[Assignment]: Will you return, word for word, only the lines from the top of the data below down to and including the one with "156 (0.91%) |"?

(Data begins)

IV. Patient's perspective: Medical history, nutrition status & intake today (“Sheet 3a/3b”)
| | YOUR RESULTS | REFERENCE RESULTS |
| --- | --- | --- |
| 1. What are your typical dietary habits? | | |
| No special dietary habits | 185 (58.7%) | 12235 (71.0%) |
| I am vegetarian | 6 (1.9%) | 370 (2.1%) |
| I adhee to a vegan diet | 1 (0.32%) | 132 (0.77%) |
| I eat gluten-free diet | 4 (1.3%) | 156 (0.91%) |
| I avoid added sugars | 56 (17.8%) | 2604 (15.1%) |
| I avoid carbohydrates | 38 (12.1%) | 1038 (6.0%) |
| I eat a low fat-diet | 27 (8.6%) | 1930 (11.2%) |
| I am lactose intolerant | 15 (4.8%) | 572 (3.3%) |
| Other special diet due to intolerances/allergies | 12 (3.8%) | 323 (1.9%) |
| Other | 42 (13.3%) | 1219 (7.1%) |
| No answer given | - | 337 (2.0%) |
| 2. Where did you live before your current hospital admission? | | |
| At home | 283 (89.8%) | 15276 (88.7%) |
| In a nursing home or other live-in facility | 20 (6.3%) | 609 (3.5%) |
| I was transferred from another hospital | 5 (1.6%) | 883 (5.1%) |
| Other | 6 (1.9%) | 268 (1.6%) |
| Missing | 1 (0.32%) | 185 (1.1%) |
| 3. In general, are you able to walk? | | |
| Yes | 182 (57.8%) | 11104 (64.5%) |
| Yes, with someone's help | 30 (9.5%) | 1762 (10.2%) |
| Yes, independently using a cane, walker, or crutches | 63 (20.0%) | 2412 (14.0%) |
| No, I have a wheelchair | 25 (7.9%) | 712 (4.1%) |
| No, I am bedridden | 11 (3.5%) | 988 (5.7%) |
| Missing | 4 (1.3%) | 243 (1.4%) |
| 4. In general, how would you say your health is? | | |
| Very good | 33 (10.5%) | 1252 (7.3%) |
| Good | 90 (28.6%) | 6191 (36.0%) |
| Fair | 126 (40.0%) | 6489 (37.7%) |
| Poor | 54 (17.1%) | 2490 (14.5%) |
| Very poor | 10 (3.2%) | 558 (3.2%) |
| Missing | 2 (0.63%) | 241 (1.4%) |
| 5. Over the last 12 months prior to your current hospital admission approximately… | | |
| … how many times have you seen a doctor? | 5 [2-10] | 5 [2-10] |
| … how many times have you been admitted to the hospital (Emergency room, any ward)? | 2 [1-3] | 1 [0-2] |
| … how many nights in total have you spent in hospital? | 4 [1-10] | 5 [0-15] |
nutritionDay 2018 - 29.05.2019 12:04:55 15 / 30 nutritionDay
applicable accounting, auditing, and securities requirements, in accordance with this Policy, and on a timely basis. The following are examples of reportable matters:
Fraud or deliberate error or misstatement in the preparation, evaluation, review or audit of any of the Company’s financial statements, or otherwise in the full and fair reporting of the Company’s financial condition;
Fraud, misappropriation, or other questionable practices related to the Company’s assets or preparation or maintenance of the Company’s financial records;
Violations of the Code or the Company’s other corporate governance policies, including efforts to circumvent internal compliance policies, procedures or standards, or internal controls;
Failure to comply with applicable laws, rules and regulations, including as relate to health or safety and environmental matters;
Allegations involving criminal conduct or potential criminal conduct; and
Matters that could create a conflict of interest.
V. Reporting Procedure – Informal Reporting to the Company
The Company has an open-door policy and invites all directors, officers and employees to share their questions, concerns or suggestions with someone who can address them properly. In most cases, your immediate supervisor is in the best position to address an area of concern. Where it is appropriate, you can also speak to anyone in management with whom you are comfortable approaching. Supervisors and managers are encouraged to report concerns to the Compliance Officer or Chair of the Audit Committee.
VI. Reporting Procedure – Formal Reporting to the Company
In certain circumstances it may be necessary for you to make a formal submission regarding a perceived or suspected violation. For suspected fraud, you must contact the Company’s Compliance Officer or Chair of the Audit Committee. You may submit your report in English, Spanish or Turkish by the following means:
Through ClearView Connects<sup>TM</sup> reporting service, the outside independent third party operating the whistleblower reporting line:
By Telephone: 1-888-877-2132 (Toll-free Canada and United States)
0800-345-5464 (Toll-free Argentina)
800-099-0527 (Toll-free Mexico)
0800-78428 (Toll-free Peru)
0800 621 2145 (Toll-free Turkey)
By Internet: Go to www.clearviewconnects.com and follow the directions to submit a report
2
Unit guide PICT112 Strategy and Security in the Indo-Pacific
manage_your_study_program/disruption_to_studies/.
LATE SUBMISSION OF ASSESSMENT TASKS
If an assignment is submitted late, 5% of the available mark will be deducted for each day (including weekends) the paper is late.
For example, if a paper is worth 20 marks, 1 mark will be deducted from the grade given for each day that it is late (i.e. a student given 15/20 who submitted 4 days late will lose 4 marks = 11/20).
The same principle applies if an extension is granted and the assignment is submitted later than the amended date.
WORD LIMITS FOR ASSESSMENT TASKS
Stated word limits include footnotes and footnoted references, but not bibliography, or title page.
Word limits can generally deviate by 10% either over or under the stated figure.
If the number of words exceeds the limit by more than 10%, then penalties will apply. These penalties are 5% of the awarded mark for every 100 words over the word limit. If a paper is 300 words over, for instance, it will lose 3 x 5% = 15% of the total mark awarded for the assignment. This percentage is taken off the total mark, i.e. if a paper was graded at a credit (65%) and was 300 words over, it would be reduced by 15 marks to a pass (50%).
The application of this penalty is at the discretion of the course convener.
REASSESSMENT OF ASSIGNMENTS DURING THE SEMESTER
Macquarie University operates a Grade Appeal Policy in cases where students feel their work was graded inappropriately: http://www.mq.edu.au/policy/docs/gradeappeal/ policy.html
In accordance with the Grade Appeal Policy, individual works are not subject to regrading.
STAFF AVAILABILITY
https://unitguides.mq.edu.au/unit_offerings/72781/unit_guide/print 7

(Data ends)

[Response below]:
IV. Patient's perspective: Medical history, nutrition status & intake today (“Sheet 3a/3b”)
| | YOUR RESULTS | REFERENCE RESULTS |
| --- | --- | --- |
| 1. What are your typical dietary habits? | | |
| No special dietary habits | 185 (58.7%) | 12235 (71.0%) |
| I am vegetarian | 6 (1.9%) | 370 (2.1%) |
| I adhee to a vegan diet | 1 (0.32%) | 132 (0.77%) |
| I eat gluten-free diet | 4 (1.3%) | 156 (0.91%) |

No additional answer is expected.